What this task involves.
The lines below should be written out again in full, exactly as they are.

Extracted records.
═══

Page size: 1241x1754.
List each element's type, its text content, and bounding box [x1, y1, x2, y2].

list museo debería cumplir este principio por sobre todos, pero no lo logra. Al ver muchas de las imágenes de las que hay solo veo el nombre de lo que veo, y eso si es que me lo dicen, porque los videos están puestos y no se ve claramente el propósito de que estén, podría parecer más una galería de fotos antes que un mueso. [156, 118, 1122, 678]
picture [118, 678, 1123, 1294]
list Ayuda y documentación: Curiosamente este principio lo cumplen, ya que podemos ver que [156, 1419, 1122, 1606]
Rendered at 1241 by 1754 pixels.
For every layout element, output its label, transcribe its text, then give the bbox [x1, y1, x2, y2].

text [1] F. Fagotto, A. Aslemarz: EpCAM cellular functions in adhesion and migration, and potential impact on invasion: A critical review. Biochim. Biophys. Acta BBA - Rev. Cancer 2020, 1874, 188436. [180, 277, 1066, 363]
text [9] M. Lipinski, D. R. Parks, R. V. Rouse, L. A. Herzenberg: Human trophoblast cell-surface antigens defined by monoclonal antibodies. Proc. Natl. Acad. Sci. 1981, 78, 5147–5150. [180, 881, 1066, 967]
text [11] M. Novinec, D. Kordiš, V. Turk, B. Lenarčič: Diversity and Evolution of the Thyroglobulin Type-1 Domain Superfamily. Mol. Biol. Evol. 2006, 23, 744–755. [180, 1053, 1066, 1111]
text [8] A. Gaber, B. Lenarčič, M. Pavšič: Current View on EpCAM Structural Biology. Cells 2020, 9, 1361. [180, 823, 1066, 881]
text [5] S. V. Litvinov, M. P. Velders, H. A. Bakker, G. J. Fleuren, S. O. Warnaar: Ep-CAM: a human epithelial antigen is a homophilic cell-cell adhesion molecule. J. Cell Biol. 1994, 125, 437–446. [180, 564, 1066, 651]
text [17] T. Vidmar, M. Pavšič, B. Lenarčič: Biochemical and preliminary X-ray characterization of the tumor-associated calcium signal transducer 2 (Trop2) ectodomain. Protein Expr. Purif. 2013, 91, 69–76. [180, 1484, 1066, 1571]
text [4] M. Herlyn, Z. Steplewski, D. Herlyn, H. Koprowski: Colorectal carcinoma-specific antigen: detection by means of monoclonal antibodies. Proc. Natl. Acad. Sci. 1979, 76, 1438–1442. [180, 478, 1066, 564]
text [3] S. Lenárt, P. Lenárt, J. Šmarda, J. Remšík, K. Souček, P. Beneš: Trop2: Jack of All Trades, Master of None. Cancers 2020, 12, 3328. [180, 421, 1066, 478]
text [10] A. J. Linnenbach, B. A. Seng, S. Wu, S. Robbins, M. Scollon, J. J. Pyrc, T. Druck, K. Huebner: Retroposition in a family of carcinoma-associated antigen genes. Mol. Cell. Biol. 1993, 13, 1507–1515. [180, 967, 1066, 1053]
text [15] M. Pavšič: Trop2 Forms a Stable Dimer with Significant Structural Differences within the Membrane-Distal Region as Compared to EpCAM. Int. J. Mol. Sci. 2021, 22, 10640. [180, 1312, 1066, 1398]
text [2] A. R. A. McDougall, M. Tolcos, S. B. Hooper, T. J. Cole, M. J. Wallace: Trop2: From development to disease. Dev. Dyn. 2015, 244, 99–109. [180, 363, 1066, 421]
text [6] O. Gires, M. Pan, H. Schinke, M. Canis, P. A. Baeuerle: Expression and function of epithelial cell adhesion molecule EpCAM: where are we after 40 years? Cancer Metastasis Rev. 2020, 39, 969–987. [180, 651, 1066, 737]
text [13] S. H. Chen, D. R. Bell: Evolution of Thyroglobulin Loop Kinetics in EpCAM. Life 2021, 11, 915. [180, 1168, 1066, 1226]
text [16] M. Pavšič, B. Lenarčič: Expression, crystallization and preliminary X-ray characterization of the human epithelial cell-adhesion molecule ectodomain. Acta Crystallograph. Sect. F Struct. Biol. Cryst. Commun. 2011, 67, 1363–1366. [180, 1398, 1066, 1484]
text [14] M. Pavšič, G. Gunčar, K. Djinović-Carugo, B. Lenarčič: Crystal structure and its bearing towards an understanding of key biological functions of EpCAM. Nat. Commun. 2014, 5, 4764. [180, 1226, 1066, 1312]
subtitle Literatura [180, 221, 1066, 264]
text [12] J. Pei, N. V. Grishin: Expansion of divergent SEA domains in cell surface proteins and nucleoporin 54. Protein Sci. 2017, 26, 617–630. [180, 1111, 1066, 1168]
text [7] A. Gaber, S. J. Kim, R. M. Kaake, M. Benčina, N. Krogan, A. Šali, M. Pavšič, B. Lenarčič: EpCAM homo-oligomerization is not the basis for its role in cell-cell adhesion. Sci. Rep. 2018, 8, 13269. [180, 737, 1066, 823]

═══

Response.
Page size: 1241x1754.
List each element's type, its text content, and bounding box [x1, y1, x2, y2].

list museo debería cumplir este principio por sobre todos, pero no lo logra. Al ver muchas de las imágenes de las que hay solo veo el nombre de lo que veo, y eso si es que me lo dicen, porque los videos están puestos y no se ve claramente el propósito de que estén, podría parecer más una galería de fotos antes que un mueso. [156, 118, 1122, 678]
picture [118, 678, 1123, 1294]
list Ayuda y documentación: Curiosamente este principio lo cumplen, ya que podemos ver que [156, 1419, 1122, 1606]
Rendered at 1241 by 1754 pixels.
For every layout element, output its label, transcribe its text, then give the bbox [x1, y1, x2, y2].

text [1] F. Fagotto, A. Aslemarz: EpCAM cellular functions in adhesion and migration, and potential impact on invasion: A critical review. Biochim. Biophys. Acta BBA - Rev. Cancer 2020, 1874, 188436. [180, 277, 1066, 363]
text [9] M. Lipinski, D. R. Parks, R. V. Rouse, L. A. Herzenberg: Human trophoblast cell-surface antigens defined by monoclonal antibodies. Proc. Natl. Acad. Sci. 1981, 78, 5147–5150. [180, 881, 1066, 967]
text [11] M. Novinec, D. Kordiš, V. Turk, B. Lenarčič: Diversity and Evolution of the Thyroglobulin Type-1 Domain Superfamily. Mol. Biol. Evol. 2006, 23, 744–755. [180, 1053, 1066, 1111]
text [8] A. Gaber, B. Lenarčič, M. Pavšič: Current View on EpCAM Structural Biology. Cells 2020, 9, 1361. [180, 823, 1066, 881]
text [5] S. V. Litvinov, M. P. Velders, H. A. Bakker, G. J. Fleuren, S. O. Warnaar: Ep-CAM: a human epithelial antigen is a homophilic cell-cell adhesion molecule. J. Cell Biol. 1994, 125, 437–446. [180, 564, 1066, 651]
text [17] T. Vidmar, M. Pavšič, B. Lenarčič: Biochemical and preliminary X-ray characterization of the tumor-associated calcium signal transducer 2 (Trop2) ectodomain. Protein Expr. Purif. 2013, 91, 69–76. [180, 1484, 1066, 1571]
text [4] M. Herlyn, Z. Steplewski, D. Herlyn, H. Koprowski: Colorectal carcinoma-specific antigen: detection by means of monoclonal antibodies. Proc. Natl. Acad. Sci. 1979, 76, 1438–1442. [180, 478, 1066, 564]
text [3] S. Lenárt, P. Lenárt, J. Šmarda, J. Remšík, K. Souček, P. Beneš: Trop2: Jack of All Trades, Master of None. Cancers 2020, 12, 3328. [180, 421, 1066, 478]
text [10] A. J. Linnenbach, B. A. Seng, S. Wu, S. Robbins, M. Scollon, J. J. Pyrc, T. Druck, K. Huebner: Retroposition in a family of carcinoma-associated antigen genes. Mol. Cell. Biol. 1993, 13, 1507–1515. [180, 967, 1066, 1053]
text [15] M. Pavšič: Trop2 Forms a Stable Dimer with Significant Structural Differences within the Membrane-Distal Region as Compared to EpCAM. Int. J. Mol. Sci. 2021, 22, 10640. [180, 1312, 1066, 1398]
text [2] A. R. A. McDougall, M. Tolcos, S. B. Hooper, T. J. Cole, M. J. Wallace: Trop2: From development to disease. Dev. Dyn. 2015, 244, 99–109. [180, 363, 1066, 421]
text [6] O. Gires, M. Pan, H. Schinke, M. Canis, P. A. Baeuerle: Expression and function of epithelial cell adhesion molecule EpCAM: where are we after 40 years? Cancer Metastasis Rev. 2020, 39, 969–987. [180, 651, 1066, 737]
text [13] S. H. Chen, D. R. Bell: Evolution of Thyroglobulin Loop Kinetics in EpCAM. Life 2021, 11, 915. [180, 1168, 1066, 1226]
text [16] M. Pavšič, B. Lenarčič: Expression, crystallization and preliminary X-ray characterization of the human epithelial cell-adhesion molecule ectodomain. Acta Crystallograph. Sect. F Struct. Biol. Cryst. Commun. 2011, 67, 1363–1366. [180, 1398, 1066, 1484]
text [14] M. Pavšič, G. Gunčar, K. Djinović-Carugo, B. Lenarčič: Crystal structure and its bearing towards an understanding of key biological functions of EpCAM. Nat. Commun. 2014, 5, 4764. [180, 1226, 1066, 1312]
subtitle Literatura [180, 221, 1066, 264]
text [12] J. Pei, N. V. Grishin: Expansion of divergent SEA domains in cell surface proteins and nucleoporin 54. Protein Sci. 2017, 26, 617–630. [180, 1111, 1066, 1168]
text [7] A. Gaber, S. J. Kim, R. M. Kaake, M. Benčina, N. Krogan, A. Šali, M. Pavšič, B. Lenarčič: EpCAM homo-oligomerization is not the basis for its role in cell-cell adhesion. Sci. Rep. 2018, 8, 13269. [180, 737, 1066, 823]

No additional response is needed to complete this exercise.